WHAT YOU ARE ASKED TO DO: From the listing below, retype exactly the line holding "в казино Вавада?", the line holding "новостей, в том", and the lines between them; skip everything else.

SUPPLIED ENTRIES:
=== Section Start ===
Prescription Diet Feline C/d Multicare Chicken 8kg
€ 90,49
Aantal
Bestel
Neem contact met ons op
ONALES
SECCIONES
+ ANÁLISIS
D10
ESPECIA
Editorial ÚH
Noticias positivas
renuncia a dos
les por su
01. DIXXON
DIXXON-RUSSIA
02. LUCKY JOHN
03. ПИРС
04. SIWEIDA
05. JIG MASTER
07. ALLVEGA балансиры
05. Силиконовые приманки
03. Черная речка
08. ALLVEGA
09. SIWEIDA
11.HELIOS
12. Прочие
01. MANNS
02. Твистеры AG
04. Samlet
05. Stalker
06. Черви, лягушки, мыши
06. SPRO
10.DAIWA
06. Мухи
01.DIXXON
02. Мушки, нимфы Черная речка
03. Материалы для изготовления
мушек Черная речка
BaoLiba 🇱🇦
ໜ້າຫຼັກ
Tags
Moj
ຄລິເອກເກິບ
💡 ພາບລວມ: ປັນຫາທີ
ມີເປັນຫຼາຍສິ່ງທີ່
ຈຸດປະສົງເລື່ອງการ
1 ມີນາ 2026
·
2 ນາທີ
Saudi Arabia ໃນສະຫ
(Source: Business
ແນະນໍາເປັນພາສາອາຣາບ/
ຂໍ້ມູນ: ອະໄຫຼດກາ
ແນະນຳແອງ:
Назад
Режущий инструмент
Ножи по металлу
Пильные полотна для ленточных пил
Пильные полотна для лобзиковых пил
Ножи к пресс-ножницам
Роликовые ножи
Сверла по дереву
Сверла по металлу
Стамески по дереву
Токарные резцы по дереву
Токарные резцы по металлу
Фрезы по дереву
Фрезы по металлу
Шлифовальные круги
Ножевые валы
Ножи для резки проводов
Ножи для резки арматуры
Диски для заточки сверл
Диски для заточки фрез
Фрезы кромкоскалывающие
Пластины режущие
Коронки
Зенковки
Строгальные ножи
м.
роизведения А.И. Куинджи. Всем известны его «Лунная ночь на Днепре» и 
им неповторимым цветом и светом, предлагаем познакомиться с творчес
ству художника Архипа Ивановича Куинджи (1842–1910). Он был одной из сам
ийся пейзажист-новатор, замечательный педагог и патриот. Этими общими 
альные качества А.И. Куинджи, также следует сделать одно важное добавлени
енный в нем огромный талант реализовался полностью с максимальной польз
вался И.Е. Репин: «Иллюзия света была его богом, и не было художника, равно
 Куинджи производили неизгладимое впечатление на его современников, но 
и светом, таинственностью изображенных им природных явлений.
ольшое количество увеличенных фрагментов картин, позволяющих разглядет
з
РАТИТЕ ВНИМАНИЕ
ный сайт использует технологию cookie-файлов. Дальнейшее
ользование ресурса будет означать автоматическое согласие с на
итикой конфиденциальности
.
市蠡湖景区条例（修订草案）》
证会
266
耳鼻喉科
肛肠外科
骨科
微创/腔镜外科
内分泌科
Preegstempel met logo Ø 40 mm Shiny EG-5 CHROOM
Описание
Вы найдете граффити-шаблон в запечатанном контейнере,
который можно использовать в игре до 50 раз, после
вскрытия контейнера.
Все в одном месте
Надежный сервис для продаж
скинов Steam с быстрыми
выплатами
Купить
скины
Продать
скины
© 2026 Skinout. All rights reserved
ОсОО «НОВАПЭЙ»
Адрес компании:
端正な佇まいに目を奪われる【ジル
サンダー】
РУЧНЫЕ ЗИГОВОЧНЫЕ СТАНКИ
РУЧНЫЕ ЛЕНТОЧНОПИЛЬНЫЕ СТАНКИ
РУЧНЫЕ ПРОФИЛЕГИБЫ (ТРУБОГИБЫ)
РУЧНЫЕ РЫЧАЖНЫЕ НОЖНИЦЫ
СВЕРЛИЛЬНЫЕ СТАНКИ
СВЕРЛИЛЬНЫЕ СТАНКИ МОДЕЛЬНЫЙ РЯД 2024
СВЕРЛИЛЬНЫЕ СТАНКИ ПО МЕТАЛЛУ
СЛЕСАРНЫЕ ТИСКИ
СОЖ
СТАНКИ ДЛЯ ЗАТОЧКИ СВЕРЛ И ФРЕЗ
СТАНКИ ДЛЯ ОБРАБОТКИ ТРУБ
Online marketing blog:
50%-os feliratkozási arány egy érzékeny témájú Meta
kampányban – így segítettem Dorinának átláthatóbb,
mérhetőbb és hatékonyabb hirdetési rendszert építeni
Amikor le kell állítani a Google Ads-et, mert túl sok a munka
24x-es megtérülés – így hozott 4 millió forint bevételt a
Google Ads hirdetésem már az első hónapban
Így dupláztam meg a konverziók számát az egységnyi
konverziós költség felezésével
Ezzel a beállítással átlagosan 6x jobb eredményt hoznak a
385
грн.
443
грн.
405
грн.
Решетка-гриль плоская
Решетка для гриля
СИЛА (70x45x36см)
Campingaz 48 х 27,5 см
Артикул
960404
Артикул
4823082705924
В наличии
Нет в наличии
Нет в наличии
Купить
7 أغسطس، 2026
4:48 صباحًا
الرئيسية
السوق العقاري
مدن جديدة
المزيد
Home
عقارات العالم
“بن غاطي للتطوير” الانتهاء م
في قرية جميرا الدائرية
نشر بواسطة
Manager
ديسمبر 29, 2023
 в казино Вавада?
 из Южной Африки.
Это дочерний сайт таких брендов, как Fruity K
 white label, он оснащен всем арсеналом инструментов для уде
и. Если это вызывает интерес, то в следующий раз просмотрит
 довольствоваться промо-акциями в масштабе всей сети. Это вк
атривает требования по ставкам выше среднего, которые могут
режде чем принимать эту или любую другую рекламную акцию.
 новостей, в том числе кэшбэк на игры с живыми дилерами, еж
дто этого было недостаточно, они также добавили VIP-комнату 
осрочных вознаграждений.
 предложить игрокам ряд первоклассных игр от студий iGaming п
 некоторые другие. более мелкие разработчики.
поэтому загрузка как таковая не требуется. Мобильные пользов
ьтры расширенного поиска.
=== Section End ===
RESPONSE TO THIS EXERCISE:
 в казино Вавада?
 из Южной Африки.
Это дочерний сайт таких брендов, как Fruity K
 white label, он оснащен всем арсеналом инструментов для уде
и. Если это вызывает интерес, то в следующий раз просмотрит
 довольствоваться промо-акциями в масштабе всей сети. Это вк
атривает требования по ставкам выше среднего, которые могут
режде чем принимать эту или любую другую рекламную акцию.
 новостей, в том числе кэшбэк на игры с живыми дилерами, еж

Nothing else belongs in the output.